Büyük oyun!!! -2-

  • GİRİŞ25.05.2015 09:54
  • GÜNCELLEME26.05.2015 09:39

 Hemen ardından; din eğitimi ağırlıklı okullardan fen ilimlerini; fen eğitimi ağırlıklı okullardan da din derslerini bütünüyle kaldırdılar. Böylece her iki yönden de yetişenler tek kanatlı olarak yetişmiş oldular.

Eskiden köylerde; hem müspet ilimlerle ve hem de dini ilimlerle mücehhez ‘hoca’lar vardı; bunlar vasıtasıyla halk, her iki yönden de eğitilebiliyordu. Tanzimat’tan sonra ise, köylere imam ile öğretmeni ayrı kişiler olarak tayin ettiler; birinin müspet ilimden, diğerinin ise dinden haberi yok!

İnsan, bilmediğinin düşmanı olur hükmü gereğince de; hocaları fenne, öğretmenleri de dine düşman ettiler! Her iki kesimin muhatabı halk da, ister istemez ikiye bölündü; özellikle yetişen yeni nesiller dinden habersiz olarak yetiştirildiler.

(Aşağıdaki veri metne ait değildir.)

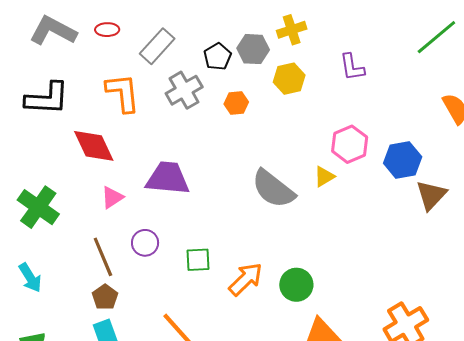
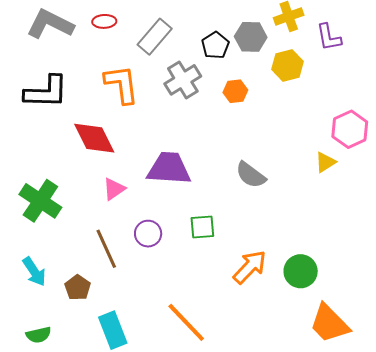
purple L-shape: (352, 67) -> (329, 37), moved
gray semicircle: (273, 189) -> (251, 175), moved, size x0.7
green square: (198, 260) -> (202, 227), moved
brown pentagon: (105, 297) -> (78, 288), moved

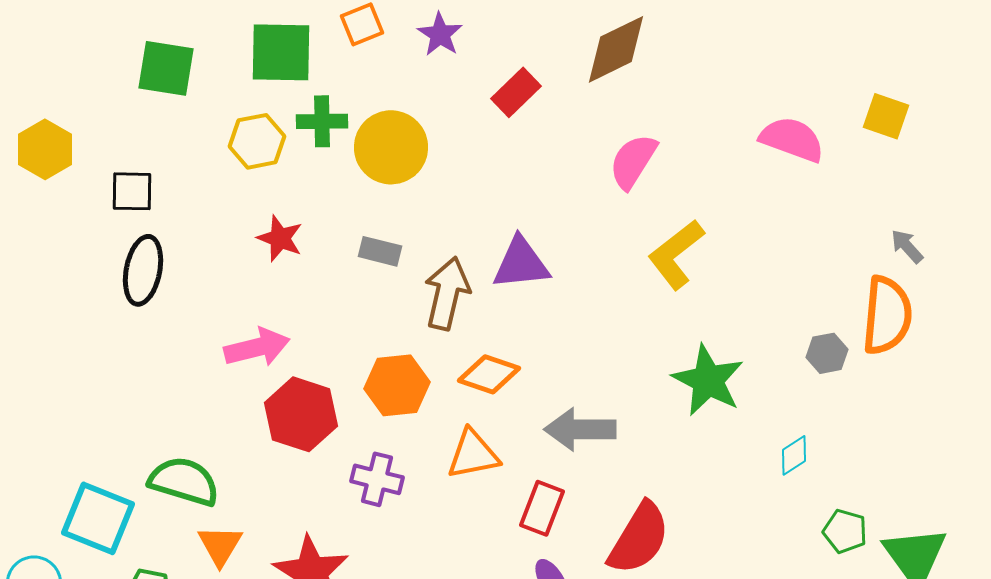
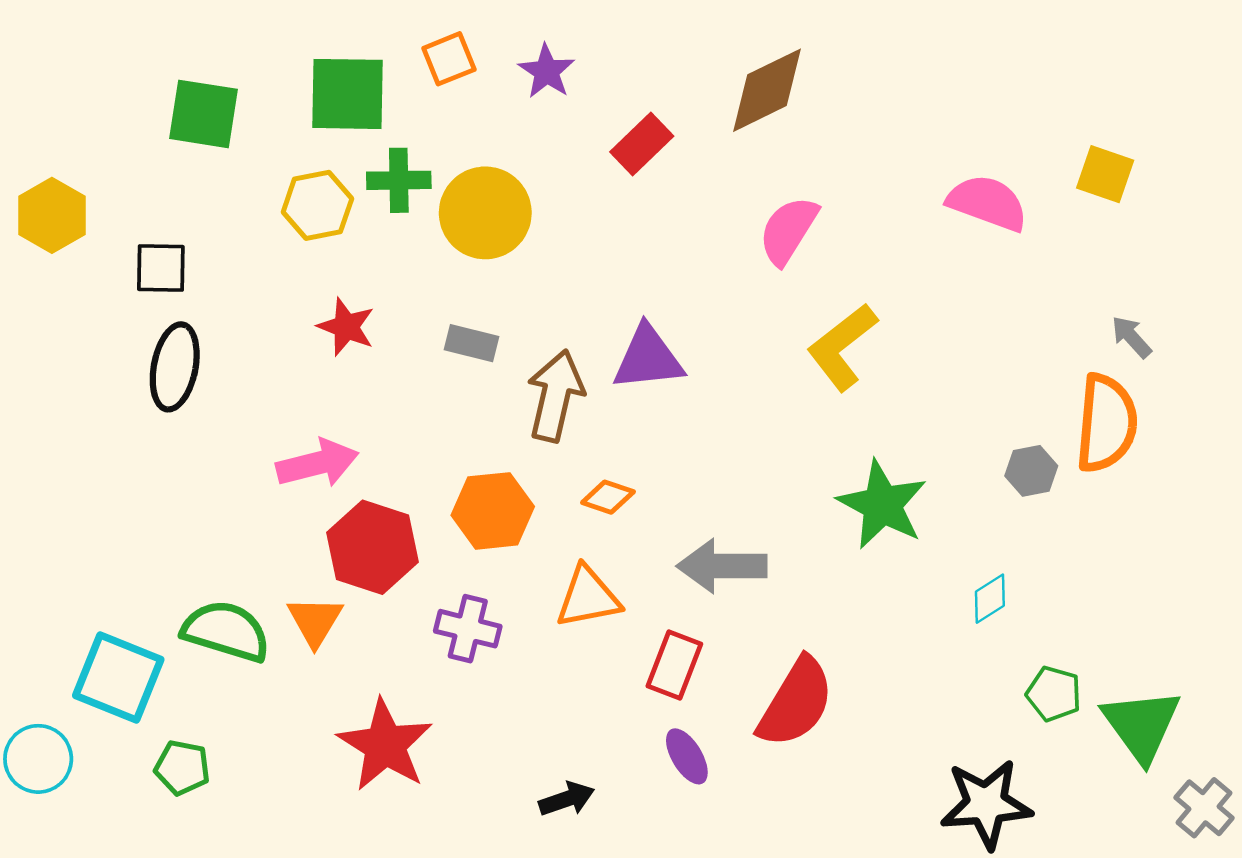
orange diamond: (489, 374) -> (608, 497), size x0.7
orange triangle: (220, 545) -> (315, 621), moved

Cumhuriyet’in ilk yıllarında ise, daha da ileri gidilerek; okullarda dinsiz ve hatta din düşmanı nesiller yetiştirildi. Öğretmen yetiştiren Köy Eğitim Enstitüleri, bu anlayışın merkez üssü konumundaydı. Buralardan yetişen öğretmenler köylere gidiyor ve milletin evlatlarını babalarının dinlerine karşı ‘düşman’ olarak yetiştiriyorlardı. Bunlara göre; analar-babalar-dedeler bir şeyden anlamazdı; onlar yobazdı-gericiydi ve örümcek kafalıydı.

Mahut nesillerin büyüklere karşı hitap şekli değişmiş ve babalarına fütursuzca; ‘moruk’ diyebiliyorlardı!

Böylece; yeni nesiller, mahut öğretmenler eliyle dinsiz yetiştirilecek; eskiler de ölüp gideceklerinden, meydan yeri büsbütün dinsiz nesillere kalmış olacaktı.

İngiliz, ta geçen asrın başında hedefine ulaşmıştı. Harb-i Umumi’den sonra ne Halife kalmıştı, ne de Kur’an nizamı.. Cumhuriyet’le birlikte onun meyvelerini toplamaya girişti. Bu uğurda; 300 senedir yoğun gayretler sarf edip, hudutsuz mesafeler aldılar.

Ta ki, 1950’de Menderes iktidarıyla açılan ve bünyesinde hem fen bilimlerini ve hem de dini ilimleri barındıran İmam-Hatip Okulları açıldı; İngilizlerle birlikte, içimizdeki onların sadık bendeleri hop oturup hop kalktılar! Çünkü, bu okullarla birlikte 300 senelik gayretler boşa çıkabilirdi!

Bundan dolayıdır ki, her askerî darbenin hedefinde bu okullar olmuş; orta kısımları kapatılıp, müfredatları değiştirilmiştir! Bugün bile, bu okulların üzerinde kızılca kıyametin koparılması boşuna değildir!

İmam-Hatip Okulları; bütün noksanlıklarına rağmen, bu ülkenin çimentosu olmuş ve ayrıştırılmak istenen nesillere katalizörlük yaparak onların barışmasını ve bir arada yaşamalarını sağlamıştır.

Ayrıca; bu okulların mezunları; ‘çift kanatlı’ olarak yetişerek ülkenin yönetimine gelmiş; bu durumun tipik mümessili olarak da Recep Tayyip Erdoğan Cumhurbaşkanı olmuştur.
Cumhurbaşkanı bu oyunu bozmak için çırpınmakta; ‘Başkanlık sistemi’ ve yeni anayasa ile mahut çevrelerin uykularını kaçırmaktadır.